Collected data entries:
————————

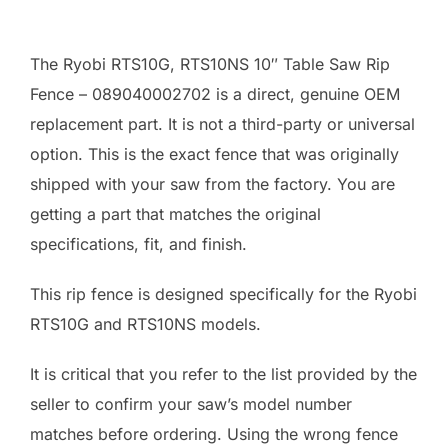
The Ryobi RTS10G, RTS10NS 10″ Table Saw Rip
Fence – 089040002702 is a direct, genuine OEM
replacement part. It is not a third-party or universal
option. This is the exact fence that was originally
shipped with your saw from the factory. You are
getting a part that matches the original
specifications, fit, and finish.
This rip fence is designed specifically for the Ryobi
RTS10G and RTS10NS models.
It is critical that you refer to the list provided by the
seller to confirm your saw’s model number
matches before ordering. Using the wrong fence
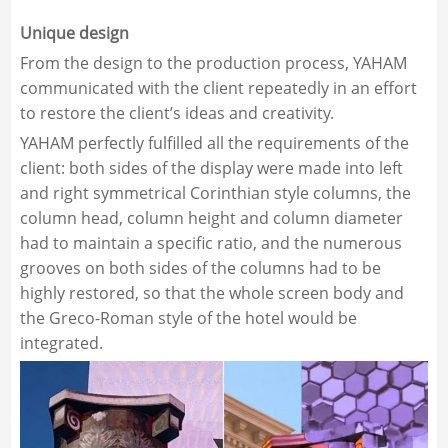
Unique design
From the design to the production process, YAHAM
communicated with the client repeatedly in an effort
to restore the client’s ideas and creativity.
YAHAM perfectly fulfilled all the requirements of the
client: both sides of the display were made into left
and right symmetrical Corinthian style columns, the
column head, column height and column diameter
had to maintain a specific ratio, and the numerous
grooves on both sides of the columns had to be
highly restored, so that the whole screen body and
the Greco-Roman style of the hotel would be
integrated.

————————

* [REQUIREMENT]
Arrange the lines from the start of the records through the line containing "matches before ordering.", that line included, as a numbered list with blank lines dropped. Leave the pictures out.

* [RESPONSE TO THIS TASK]
1. The Ryobi RTS10G, RTS10NS 10″ Table Saw Rip
2. Fence – 089040002702 is a direct, genuine OEM
3. replacement part. It is not a third-party or universal
4. option. This is the exact fence that was originally
5. shipped with your saw from the factory. You are
6. getting a part that matches the original
7. specifications, fit, and finish.
8. This rip fence is designed specifically for the Ryobi
9. RTS10G and RTS10NS models.
10. It is critical that you refer to the list provided by the
11. seller to confirm your saw’s model number
12. matches before ordering. Using the wrong fence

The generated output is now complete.